GIVEN DATA -
┄┄┄┄┄┄
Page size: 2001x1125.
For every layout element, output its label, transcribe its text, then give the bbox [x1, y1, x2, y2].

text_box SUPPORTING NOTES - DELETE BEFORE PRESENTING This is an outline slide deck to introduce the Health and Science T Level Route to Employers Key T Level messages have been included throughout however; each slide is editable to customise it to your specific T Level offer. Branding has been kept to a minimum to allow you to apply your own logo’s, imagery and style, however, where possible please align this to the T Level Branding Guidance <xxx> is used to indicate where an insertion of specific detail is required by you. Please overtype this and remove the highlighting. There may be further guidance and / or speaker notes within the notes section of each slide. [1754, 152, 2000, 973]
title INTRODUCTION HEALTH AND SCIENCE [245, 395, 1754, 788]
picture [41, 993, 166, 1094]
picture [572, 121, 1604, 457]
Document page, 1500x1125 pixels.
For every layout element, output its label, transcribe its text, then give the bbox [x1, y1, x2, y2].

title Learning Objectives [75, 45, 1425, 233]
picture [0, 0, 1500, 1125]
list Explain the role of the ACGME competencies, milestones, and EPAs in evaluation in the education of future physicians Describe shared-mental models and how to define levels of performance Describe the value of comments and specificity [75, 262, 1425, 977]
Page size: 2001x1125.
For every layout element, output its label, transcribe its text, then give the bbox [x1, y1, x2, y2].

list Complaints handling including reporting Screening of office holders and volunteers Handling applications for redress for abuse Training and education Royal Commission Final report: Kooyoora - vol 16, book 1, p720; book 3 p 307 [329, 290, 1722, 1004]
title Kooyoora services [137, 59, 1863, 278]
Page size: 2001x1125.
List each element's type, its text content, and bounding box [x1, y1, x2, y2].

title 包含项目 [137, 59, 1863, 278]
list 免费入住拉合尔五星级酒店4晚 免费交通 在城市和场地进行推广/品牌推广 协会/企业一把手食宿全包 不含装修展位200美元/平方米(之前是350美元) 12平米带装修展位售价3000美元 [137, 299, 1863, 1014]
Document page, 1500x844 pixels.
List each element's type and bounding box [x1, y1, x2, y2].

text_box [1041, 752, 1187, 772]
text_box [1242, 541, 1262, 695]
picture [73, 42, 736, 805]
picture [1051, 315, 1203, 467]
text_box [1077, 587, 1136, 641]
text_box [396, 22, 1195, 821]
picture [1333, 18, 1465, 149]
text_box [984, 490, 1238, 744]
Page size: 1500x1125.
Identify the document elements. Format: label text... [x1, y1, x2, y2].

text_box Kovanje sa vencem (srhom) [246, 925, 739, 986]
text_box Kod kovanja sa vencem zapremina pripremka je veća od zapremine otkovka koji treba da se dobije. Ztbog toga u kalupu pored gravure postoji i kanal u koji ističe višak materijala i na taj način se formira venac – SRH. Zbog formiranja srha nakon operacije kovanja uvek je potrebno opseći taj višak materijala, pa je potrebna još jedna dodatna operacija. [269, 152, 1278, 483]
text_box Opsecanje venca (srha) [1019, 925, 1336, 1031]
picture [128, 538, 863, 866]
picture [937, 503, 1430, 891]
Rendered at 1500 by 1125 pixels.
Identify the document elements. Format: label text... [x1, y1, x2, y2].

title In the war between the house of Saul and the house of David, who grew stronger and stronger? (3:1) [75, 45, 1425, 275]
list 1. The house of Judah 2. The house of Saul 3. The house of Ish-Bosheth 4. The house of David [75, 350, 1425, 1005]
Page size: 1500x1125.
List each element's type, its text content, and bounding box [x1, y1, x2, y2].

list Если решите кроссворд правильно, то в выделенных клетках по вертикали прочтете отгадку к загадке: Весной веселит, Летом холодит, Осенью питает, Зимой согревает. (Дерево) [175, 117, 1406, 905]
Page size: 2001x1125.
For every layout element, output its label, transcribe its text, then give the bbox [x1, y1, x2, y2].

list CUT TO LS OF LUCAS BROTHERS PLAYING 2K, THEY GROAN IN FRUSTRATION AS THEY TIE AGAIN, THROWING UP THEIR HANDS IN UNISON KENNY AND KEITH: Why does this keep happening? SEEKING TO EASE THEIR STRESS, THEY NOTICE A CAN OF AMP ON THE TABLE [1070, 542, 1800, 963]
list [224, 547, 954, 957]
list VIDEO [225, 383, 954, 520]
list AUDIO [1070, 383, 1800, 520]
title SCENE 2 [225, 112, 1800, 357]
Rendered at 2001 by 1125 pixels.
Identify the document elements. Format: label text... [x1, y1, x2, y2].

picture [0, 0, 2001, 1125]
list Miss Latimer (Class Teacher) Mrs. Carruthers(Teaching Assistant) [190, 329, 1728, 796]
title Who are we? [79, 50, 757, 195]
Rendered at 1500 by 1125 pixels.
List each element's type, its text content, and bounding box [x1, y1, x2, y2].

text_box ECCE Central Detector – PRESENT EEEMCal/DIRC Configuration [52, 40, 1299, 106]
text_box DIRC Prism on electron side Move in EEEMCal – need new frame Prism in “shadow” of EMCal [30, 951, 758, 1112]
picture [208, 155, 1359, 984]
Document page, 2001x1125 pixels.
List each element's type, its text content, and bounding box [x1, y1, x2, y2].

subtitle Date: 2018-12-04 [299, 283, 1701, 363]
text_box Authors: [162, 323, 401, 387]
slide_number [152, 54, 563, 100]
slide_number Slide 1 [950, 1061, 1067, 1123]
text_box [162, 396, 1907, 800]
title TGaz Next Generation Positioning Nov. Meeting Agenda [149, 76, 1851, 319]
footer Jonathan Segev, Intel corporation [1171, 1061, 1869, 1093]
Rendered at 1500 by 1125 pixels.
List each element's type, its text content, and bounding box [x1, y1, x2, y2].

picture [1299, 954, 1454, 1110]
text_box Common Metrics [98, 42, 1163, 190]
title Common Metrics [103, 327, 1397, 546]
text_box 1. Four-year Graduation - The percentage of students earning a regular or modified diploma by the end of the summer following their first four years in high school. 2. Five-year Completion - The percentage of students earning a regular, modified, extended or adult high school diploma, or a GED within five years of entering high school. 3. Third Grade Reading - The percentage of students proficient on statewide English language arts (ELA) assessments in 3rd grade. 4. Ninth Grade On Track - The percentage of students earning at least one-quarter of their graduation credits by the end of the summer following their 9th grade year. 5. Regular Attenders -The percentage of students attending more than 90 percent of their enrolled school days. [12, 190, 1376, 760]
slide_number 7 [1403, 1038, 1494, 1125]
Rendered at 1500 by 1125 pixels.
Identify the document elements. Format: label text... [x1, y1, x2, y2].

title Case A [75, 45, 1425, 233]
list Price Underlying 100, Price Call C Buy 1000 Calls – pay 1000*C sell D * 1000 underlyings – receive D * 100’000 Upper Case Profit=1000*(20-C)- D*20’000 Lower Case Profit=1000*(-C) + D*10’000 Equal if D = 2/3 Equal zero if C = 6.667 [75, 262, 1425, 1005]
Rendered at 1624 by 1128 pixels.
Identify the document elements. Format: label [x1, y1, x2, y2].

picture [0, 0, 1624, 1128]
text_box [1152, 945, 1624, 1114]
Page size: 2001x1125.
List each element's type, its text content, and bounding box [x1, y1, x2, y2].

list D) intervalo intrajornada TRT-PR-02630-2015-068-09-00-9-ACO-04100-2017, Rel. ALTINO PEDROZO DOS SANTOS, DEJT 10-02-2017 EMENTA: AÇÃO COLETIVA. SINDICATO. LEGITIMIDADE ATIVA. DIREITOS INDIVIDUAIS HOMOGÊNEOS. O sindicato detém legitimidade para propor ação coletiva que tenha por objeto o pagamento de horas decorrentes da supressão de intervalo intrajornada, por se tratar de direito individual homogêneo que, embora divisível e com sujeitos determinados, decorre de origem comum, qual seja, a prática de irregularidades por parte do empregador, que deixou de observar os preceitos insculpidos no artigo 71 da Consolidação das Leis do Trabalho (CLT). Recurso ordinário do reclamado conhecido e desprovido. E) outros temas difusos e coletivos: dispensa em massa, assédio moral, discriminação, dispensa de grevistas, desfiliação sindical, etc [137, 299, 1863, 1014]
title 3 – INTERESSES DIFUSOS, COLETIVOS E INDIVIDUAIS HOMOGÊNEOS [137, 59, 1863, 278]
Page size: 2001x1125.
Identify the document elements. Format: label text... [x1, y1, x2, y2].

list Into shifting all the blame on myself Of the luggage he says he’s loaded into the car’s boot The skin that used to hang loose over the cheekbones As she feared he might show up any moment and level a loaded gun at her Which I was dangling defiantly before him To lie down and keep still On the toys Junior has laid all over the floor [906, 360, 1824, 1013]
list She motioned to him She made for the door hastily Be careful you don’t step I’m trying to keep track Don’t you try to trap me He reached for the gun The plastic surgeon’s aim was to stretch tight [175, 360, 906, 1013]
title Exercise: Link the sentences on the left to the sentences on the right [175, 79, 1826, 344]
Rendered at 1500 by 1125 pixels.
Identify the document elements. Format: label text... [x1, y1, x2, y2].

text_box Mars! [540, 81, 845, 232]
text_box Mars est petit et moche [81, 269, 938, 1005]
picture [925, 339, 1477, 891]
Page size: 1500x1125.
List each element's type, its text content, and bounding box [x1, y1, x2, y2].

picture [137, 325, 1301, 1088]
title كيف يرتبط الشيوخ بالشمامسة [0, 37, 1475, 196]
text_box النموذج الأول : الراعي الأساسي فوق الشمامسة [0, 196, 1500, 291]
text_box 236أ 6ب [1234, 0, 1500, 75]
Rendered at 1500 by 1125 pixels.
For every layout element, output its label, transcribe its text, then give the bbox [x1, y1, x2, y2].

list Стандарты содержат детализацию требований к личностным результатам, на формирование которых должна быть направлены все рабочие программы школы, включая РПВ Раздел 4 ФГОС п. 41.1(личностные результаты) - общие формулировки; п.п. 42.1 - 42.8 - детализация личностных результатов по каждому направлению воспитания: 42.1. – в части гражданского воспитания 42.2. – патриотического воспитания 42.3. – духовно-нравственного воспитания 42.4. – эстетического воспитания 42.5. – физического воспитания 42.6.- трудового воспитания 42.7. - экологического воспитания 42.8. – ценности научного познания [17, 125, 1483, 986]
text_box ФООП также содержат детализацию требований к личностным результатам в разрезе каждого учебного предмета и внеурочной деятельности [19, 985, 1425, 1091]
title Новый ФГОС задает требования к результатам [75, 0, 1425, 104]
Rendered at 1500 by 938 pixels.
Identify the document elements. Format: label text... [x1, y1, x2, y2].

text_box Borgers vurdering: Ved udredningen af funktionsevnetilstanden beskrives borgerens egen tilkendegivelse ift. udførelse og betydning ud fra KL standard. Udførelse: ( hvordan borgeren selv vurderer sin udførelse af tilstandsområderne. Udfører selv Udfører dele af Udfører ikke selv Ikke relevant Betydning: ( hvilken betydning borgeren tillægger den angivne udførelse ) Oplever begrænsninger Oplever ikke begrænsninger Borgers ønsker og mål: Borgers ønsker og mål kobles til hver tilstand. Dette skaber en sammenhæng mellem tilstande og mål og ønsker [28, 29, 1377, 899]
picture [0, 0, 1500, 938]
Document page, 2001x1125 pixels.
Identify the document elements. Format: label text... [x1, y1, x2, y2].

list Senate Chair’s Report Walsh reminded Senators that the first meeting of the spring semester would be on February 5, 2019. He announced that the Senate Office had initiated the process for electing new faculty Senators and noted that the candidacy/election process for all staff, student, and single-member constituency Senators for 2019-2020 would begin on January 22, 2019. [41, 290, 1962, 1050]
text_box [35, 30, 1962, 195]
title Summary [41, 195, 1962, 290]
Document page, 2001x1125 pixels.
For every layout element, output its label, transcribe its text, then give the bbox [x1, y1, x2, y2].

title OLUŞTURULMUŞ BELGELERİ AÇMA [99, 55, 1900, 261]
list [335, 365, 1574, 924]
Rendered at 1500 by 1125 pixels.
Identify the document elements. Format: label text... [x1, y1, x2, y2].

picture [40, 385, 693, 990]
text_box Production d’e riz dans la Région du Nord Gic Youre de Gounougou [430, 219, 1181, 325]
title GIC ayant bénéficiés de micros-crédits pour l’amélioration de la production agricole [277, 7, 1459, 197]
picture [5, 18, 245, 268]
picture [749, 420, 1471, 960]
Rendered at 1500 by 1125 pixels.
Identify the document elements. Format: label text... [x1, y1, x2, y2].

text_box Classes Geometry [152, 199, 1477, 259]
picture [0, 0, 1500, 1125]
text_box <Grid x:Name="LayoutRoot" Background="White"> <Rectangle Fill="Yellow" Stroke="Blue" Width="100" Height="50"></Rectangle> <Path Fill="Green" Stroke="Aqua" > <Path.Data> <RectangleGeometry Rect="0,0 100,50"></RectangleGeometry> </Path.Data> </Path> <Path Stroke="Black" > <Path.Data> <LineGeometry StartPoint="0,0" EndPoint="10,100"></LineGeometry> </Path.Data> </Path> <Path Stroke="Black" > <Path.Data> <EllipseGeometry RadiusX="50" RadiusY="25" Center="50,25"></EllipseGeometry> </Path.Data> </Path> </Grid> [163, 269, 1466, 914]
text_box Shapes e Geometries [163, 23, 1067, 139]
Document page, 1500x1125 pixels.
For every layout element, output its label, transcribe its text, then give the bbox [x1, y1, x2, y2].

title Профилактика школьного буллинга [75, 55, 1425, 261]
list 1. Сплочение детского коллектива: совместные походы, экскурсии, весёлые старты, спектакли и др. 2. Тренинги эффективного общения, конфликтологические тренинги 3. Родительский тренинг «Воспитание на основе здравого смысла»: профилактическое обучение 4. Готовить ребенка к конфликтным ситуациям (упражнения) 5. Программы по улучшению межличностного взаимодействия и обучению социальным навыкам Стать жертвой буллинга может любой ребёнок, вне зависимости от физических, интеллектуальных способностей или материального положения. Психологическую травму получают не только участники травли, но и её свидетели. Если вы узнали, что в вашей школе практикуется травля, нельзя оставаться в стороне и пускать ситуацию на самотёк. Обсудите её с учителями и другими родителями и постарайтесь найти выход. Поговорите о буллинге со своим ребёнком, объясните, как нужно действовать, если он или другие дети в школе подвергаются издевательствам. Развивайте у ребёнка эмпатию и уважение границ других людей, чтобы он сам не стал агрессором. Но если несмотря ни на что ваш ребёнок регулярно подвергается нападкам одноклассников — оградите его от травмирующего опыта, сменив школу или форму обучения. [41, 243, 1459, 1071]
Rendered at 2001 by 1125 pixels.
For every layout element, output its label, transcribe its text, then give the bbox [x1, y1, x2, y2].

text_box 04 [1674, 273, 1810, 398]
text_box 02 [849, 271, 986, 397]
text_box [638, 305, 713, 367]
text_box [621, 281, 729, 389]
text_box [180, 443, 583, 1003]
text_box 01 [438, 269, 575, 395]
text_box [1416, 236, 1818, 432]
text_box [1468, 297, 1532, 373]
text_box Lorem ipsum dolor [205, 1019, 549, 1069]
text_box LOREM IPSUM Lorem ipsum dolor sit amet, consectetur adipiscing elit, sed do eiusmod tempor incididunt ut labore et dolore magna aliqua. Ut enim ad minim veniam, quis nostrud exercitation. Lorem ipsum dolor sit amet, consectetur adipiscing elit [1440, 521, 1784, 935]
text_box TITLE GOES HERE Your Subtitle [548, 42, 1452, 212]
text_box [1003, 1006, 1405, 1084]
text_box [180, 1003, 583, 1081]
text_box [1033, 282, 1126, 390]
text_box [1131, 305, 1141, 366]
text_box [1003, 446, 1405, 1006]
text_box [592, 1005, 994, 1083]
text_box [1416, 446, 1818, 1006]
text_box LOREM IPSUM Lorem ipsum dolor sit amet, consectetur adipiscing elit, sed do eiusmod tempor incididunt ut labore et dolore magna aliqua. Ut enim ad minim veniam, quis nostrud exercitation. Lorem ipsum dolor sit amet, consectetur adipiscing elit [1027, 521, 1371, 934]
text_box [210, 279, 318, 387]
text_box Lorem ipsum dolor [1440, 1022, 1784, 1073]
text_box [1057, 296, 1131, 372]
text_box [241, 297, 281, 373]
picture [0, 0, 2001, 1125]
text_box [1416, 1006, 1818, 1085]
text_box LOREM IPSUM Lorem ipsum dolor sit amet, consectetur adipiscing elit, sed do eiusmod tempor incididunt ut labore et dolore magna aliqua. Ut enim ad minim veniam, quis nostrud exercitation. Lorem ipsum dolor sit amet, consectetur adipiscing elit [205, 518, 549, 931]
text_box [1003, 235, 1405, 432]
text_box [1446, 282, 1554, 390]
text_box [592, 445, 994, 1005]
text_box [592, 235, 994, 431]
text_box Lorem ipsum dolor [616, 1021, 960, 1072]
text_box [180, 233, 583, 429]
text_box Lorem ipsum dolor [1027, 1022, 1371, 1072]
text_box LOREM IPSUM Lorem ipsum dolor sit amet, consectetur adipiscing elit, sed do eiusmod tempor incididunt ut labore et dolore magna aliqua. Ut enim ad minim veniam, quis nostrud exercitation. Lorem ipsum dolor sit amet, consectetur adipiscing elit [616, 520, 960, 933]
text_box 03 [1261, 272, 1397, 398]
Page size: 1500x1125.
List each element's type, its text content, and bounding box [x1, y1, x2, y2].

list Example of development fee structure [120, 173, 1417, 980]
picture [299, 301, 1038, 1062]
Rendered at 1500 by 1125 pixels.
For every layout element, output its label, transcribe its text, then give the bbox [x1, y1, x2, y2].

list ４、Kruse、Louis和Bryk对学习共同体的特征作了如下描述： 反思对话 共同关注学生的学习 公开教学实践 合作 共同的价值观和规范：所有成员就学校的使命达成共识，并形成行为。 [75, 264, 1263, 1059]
┄┄┄┄┄┄
YOUR ASSIGNMENT -
Give an exact copy of the lines above, from the top of the records to the line that contains "Document page, 1500x844 pixels.", taking in both ends.

ANSWER SPACE -
Page size: 2001x1125.
For every layout element, output its label, transcribe its text, then give the bbox [x1, y1, x2, y2].

text_box SUPPORTING NOTES - DELETE BEFORE PRESENTING This is an outline slide deck to introduce the Health and Science T Level Route to Employers Key T Level messages have been included throughout however; each slide is editable to customise it to your specific T Level offer. Branding has been kept to a minimum to allow you to apply your own logo’s, imagery and style, however, where possible please align this to the T Level Branding Guidance <xxx> is used to indicate where an insertion of specific detail is required by you. Please overtype this and remove the highlighting. There may be further guidance and / or speaker notes within the notes section of each slide. [1754, 152, 2000, 973]
title INTRODUCTION HEALTH AND SCIENCE [245, 395, 1754, 788]
picture [41, 993, 166, 1094]
picture [572, 121, 1604, 457]
Document page, 1500x1125 pixels.
For every layout element, output its label, transcribe its text, then give the bbox [x1, y1, x2, y2].

title Learning Objectives [75, 45, 1425, 233]
picture [0, 0, 1500, 1125]
list Explain the role of the ACGME competencies, milestones, and EPAs in evaluation in the education of future physicians Describe shared-mental models and how to define levels of performance Describe the value of comments and specificity [75, 262, 1425, 977]
Page size: 2001x1125.
For every layout element, output its label, transcribe its text, then give the bbox [x1, y1, x2, y2].

list Complaints handling including reporting Screening of office holders and volunteers Handling applications for redress for abuse Training and education Royal Commission Final report: Kooyoora - vol 16, book 1, p720; book 3 p 307 [329, 290, 1722, 1004]
title Kooyoora services [137, 59, 1863, 278]
Page size: 2001x1125.
List each element's type, its text content, and bounding box [x1, y1, x2, y2].

title 包含项目 [137, 59, 1863, 278]
list 免费入住拉合尔五星级酒店4晚 免费交通 在城市和场地进行推广/品牌推广 协会/企业一把手食宿全包 不含装修展位200美元/平方米(之前是350美元) 12平米带装修展位售价3000美元 [137, 299, 1863, 1014]
Document page, 1500x844 pixels.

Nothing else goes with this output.